The dimensions of Stefan's constant are
-
$\left[ { M }^{ 0 }{ L }^{ 1 }{ T }^{ -3 }{ K }^{ -4 } \right] $
-
$\left[ { M }^{ 1 }{ L }^{ 1 }{ T }^{ -3 }{ K }^{ -3 } \right] $
-
$\left[ { M }^{ 1 }{ L }^{ 2 }{ T }^{ -3 }{ K }^{ -4 } \right] $
-
$\left[ { M }^{ 1 }{ L }^{ 0 }{ T }^{ -3 }{ K }^{ -4 } \right] $
Reveal answer
Fill a bubble to check yourself
D
Correct answer
Explanation
Power radiated by a body $P = \sigma AeT^4$
where $\sigma$ is the Stefan's constant, $e$ is the emmissivity of the body, $A$ is the surface area of the body and $T$ is its temperature.
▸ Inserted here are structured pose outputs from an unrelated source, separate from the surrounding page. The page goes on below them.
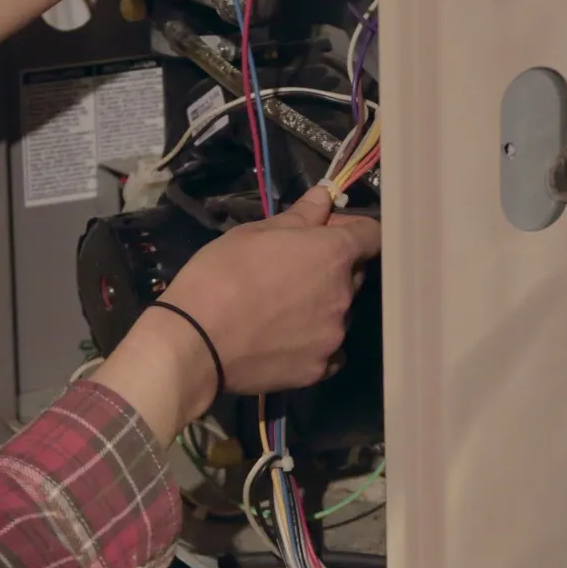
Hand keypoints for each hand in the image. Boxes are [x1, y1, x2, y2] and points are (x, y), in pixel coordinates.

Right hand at [89, 188, 379, 444]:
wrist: (194, 343)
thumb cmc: (221, 276)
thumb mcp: (254, 233)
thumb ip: (299, 216)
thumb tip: (324, 197)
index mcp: (333, 255)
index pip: (372, 235)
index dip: (353, 229)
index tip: (327, 231)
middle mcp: (344, 296)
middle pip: (354, 275)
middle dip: (332, 268)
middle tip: (291, 270)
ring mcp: (334, 337)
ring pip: (339, 313)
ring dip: (321, 306)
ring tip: (279, 310)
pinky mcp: (318, 370)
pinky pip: (328, 351)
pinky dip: (314, 343)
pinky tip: (285, 340)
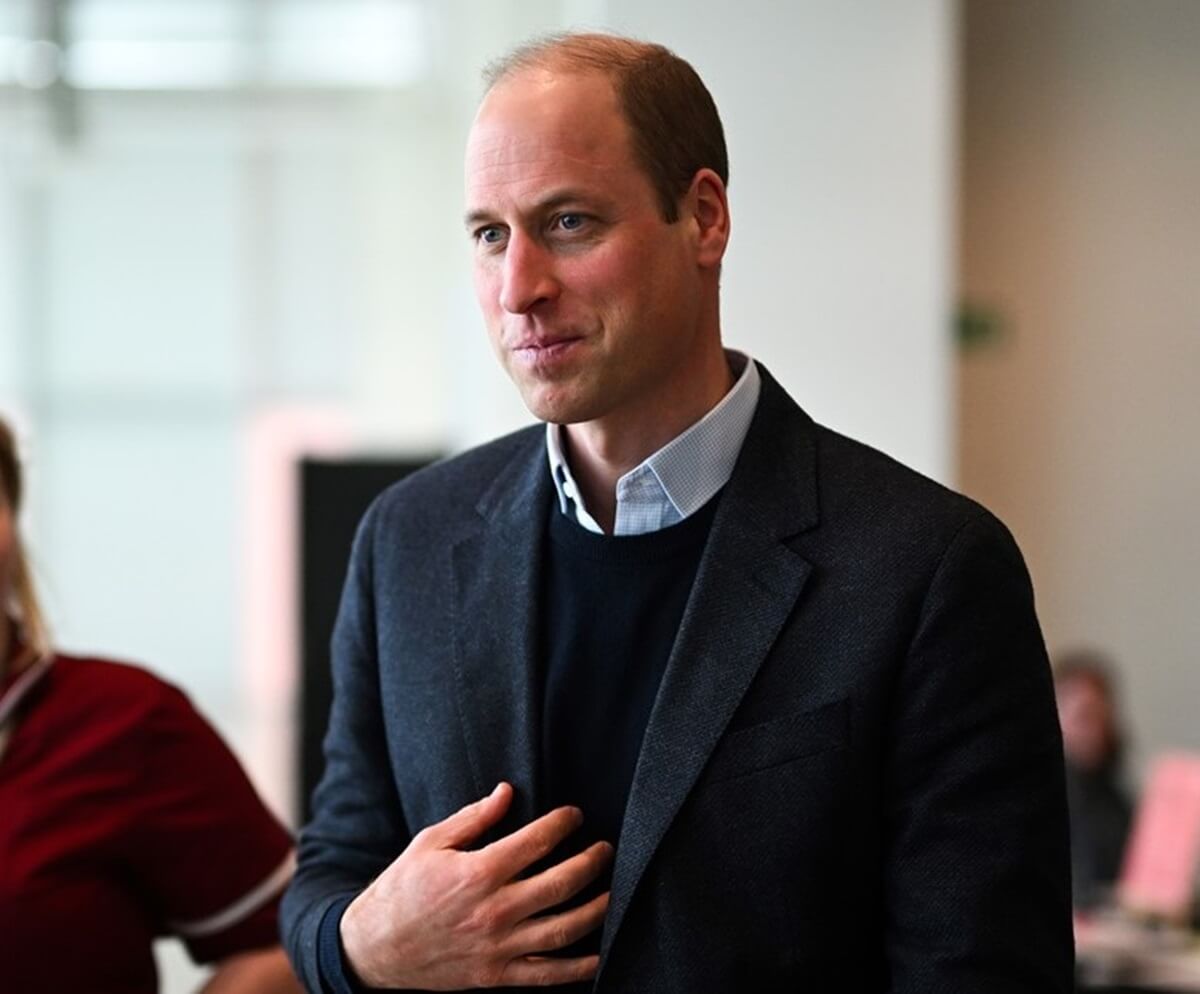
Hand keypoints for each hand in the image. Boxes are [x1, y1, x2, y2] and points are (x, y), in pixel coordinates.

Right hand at [340, 782, 611, 988]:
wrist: (374, 950)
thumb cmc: (402, 890)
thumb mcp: (430, 843)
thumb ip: (473, 818)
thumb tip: (507, 791)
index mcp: (477, 872)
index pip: (536, 842)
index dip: (563, 824)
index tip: (575, 815)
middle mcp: (493, 910)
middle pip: (560, 884)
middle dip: (591, 862)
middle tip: (605, 849)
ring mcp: (498, 946)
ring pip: (563, 929)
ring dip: (597, 908)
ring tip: (612, 890)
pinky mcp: (497, 975)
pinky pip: (547, 975)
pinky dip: (579, 967)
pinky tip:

Dimensions of power $[P] = [ML^2T^{-3}]$
Dimensions of area $[A] = [L^2]$
Dimensions of temperature $[t] = [K]$
Emmissivity $e$ is a dimensionless quantity.
$\therefore$ Dimensions of Stefan's constant $[\sigma] = \dfrac{[ML^2T^{-3}]}{[L^2] [K^4]}$
$\implies$ $[\sigma] = [M^1 L^0 T^{-3} K^{-4}]$